According to Fitch, BB ratings mean "elevated vulnerability to default risk, particularly in the event of adverse changes in business or economic conditions over time" while "BB-" indicates slightly higher credit risk.

The capital market company noted that South Africa's 'BB-' Issuer Default Rating (IDR) is constrained by power shortages, a high level of inequality, a high government debt-to-GDP ratio, and a modest path of fiscal consolidation.

Fitch uses various rating measures including AAA, AA, A, BBB, BB, B, CCC, CC, C, RD, and D.

"The ratings are supported by a favorable debt structure with long maturities and denominated mostly in local currency as well a credible monetary policy framework," as per Fitch.

National Treasury acknowledged that the ratings are supported by a favorable debt structure with long maturities and denominated mostly in local currency as well as a credible monetary policy framework.

"Government is implementing urgent measures to reduce load-shedding in the short term and transform the sector through market reforms to achieve long-term energy security," National Treasury said, SANews reported on Tuesday.

It continued, "Over the medium‐term, the fiscal strategy aims to achieve fiscal sustainability by reducing the budget deficit and stabilizing the debt-to-GDP ratio.
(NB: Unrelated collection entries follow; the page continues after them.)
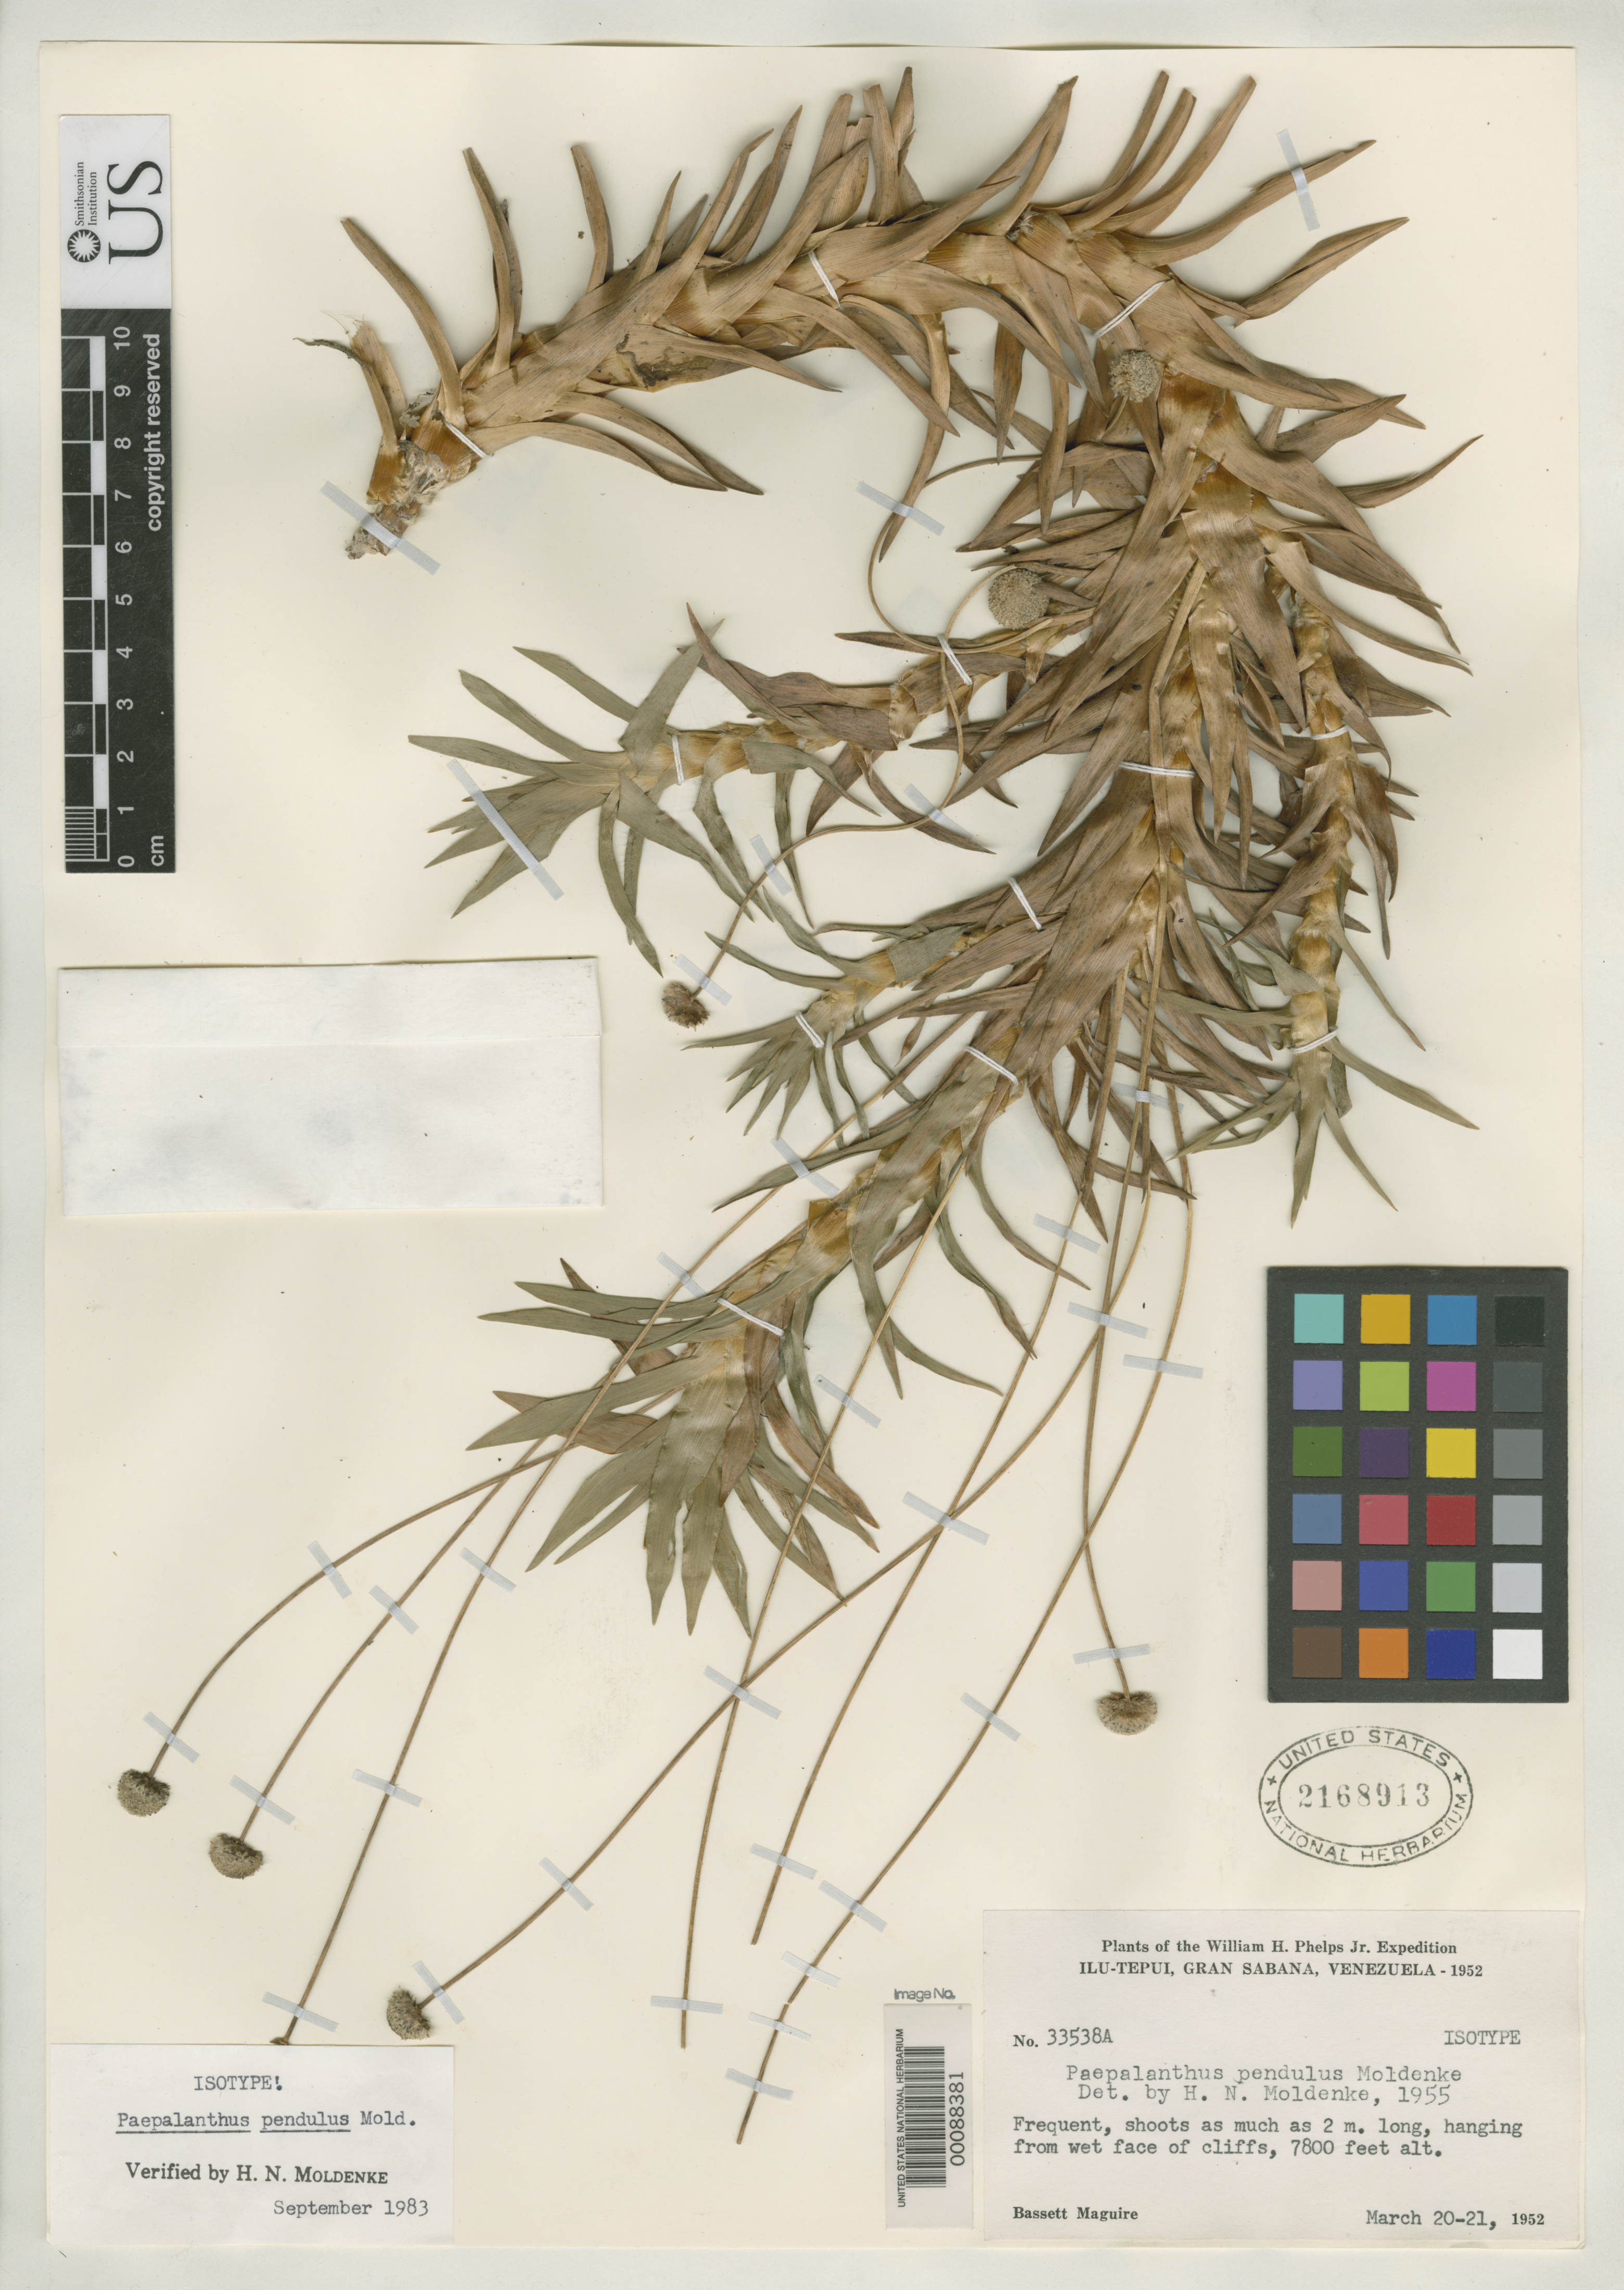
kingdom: Plantae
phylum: Tracheophyta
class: Liliopsida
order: Poales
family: Eriocaulaceae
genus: Paepalanthus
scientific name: Paepalanthus pendulus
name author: Moldenke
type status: Isotype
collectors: B. Maguire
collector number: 33538 a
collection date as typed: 20 Mar 1952 to 21 Mar 1952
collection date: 1952-03-20/1952-03-21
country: Venezuela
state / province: Bolivar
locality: Gran Sabana, Ilu-Tupui.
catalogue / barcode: US 2168913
On‐budget allocations for infrastructure and other policy priorities and maintaining a sustainable fiscal stance will support economic growth."

Fitch's primary ratings analyst named Thomas Garreau said that the firm "forecast zero real GDP growth in 2023, against 1.9 percent growth in 2022, due to severe power shortages in recent months that are likely to weigh heavily on GDP," IOL reported.

Garreau further explained that this should be followed by a modest recovery to 0.9 percent growth in 2024 and 1.3 percent in 2025. He noted that South Africa needs to do a "strong investment" in generating electricity in order to improve.

"However, real GDP growth will remain constrained by a poorly functioning transportation sector that drags on exports," he added. "Nevertheless, the reforms are limited in ambition and we do not think they will significantly enhance South Africa's low growth potential."

Considering the energy crisis in South Africa, the country has taken help from other countries like Mozambique and China.

South Africa signed a Power Purchase Agreement with Mozambique last month as it will be supplying 100 megawatts of electricity within the next three months to the former country.

Whereas, South Africa has sought China's help by asking for solar panels, battery storage, wind turbines, and renewables technology.